Several months ago, Jeff and I were asked the following question: “What is the best way to communicate with someone who hasn’t given to the organization in over three years?”
The answer: do NOT communicate at all. Instead, look for other donors in your file who ARE giving and who have capacity. They are the ones who are demonstrating, through their behavior, that they are interested.
Not giving is a clear signal that the donor isn’t interested in being your partner. You might argue that not enough has been done – that it’s your fault the donor hasn’t responded – that you haven’t sent the right things or said the right things, etc. etc.
OK, there may be some truth to that. But in almost every case, where we’ve examined the facts, the truth is that the donor isn’t interested.
What’s playing in your head is your own desire to get that donor to give. Or the desire of some authority figure in your organization. Why?
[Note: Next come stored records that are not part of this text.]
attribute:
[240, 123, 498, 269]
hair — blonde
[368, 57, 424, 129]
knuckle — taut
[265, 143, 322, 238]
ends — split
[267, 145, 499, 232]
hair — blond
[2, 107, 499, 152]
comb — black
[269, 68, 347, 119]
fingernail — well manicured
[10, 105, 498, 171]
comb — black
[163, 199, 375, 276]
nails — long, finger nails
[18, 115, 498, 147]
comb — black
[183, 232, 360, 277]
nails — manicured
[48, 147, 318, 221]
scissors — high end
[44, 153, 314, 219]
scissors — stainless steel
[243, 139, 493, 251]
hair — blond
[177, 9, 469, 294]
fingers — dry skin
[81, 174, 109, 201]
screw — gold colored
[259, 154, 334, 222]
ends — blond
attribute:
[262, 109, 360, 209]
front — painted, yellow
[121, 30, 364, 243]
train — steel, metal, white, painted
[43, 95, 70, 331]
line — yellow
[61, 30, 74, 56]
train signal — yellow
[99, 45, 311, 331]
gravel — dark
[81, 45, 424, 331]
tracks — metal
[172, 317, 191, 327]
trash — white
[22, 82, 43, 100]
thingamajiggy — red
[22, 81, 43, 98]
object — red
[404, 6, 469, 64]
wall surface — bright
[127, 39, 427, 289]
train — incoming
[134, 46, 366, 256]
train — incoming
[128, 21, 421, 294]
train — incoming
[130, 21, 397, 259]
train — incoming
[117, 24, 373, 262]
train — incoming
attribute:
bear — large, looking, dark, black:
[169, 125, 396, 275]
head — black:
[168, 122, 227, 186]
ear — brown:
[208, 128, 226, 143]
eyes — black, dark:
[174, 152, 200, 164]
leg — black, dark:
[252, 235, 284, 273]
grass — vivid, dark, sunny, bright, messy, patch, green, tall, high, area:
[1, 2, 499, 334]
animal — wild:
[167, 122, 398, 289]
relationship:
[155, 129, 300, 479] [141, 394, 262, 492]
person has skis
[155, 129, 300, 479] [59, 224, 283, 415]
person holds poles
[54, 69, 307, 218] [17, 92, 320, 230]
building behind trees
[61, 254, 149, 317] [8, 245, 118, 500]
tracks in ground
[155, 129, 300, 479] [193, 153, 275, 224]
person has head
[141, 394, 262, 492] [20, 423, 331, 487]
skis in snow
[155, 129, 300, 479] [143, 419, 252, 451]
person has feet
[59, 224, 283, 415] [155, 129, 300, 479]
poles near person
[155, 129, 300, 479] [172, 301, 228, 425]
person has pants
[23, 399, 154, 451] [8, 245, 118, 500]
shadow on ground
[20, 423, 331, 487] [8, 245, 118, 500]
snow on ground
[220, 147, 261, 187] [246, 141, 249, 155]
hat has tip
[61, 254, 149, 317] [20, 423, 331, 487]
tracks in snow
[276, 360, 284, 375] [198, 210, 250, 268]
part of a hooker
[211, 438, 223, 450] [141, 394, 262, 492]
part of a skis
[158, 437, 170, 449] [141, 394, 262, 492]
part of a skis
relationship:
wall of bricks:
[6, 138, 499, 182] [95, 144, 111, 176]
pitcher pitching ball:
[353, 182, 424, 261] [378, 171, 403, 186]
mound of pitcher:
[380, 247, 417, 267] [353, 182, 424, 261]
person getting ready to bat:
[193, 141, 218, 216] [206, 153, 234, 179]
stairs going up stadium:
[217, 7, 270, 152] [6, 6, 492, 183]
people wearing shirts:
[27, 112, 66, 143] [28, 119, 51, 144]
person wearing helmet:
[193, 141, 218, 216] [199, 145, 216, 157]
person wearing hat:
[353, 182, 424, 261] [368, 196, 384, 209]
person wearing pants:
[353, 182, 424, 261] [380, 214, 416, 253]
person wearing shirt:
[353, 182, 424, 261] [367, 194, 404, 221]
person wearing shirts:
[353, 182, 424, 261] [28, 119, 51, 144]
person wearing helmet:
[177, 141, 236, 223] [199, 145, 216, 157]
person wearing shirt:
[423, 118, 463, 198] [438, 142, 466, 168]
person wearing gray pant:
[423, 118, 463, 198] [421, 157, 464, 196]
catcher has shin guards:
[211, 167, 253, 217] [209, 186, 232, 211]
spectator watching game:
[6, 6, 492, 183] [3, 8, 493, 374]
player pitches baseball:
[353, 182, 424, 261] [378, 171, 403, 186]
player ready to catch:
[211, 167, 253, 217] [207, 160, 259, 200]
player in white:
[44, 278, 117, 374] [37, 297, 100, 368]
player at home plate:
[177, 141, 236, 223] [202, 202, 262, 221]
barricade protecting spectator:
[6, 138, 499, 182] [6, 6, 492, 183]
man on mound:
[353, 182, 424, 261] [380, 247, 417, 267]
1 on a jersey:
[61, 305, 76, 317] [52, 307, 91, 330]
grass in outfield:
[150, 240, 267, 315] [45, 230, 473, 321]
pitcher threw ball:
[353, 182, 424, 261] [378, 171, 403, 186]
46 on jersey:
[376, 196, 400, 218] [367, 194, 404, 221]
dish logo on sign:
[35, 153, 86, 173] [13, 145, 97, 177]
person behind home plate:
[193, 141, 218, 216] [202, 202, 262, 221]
Because “they have so much potential” or “if we could just get them to talk to us, great things will happen.”
But the fact is that great things are not happening because the donor, frankly, does not care about your cause or organization as much as you want her to care. And that, my friend, is where the whole thing is.
So instead of always having an aspirational thought about what those high capacity people could do, turn your gaze to the folks who have already voted with their pocketbooks. They are your economic future. Not the “could-be’s.”
Most every caseload we’ve seen of MGOs in the United States, Mexico, Canada, Europe and Australia contains too many donors that Jeff and I call “aspirational” donors. They may have given $100 or even $500. Or they may have given $2,000 four years ago. But it has been “crickets” since then. Nothing has happened. And nothing will.
But the MGO continues to hang onto them, hoping that through some magical process the donor will suddenly turn from their state of ignoring the organization to full engagement.
It’s not going to happen. Believe me.
So, as you’re analyzing your caseload donor list, ask yourself if you are truly working with engaged and willing donors. Or are you holding onto some donors who need to be taken off your list? (Tweet it!)
If they haven’t given in two to three years (unless there is a specific circumstance that the donor has told you about) – if they haven’t given, move on. Take them off and replace them with donors who are with you.
It’s the best use of your time and your organization’s resources.
Richard
PS —Join me and Jeff on February 6th for a free webinar on caseload management. It will be an hour worth your time!
Hi. Contact donors who haven’t given for awhile. Tell you miss them and you wonder if they would share their experience as a donor. You are curious and interested in learning more why they didn’t renew. Renewal of their support is possible…but do not ask for money. Ask if they have questions. When donors experience genuine awareness they feel connected.. long as you don’t ask them to give money. You could ask if they would ever consider rejoining or reconnecting.
Looking for new people is starting over and if the relationship isn’t created with renewal in mind it is very expensive. Fundraising is more than collecting money and meeting financial goals. Former donor already made one decision to support. What happened?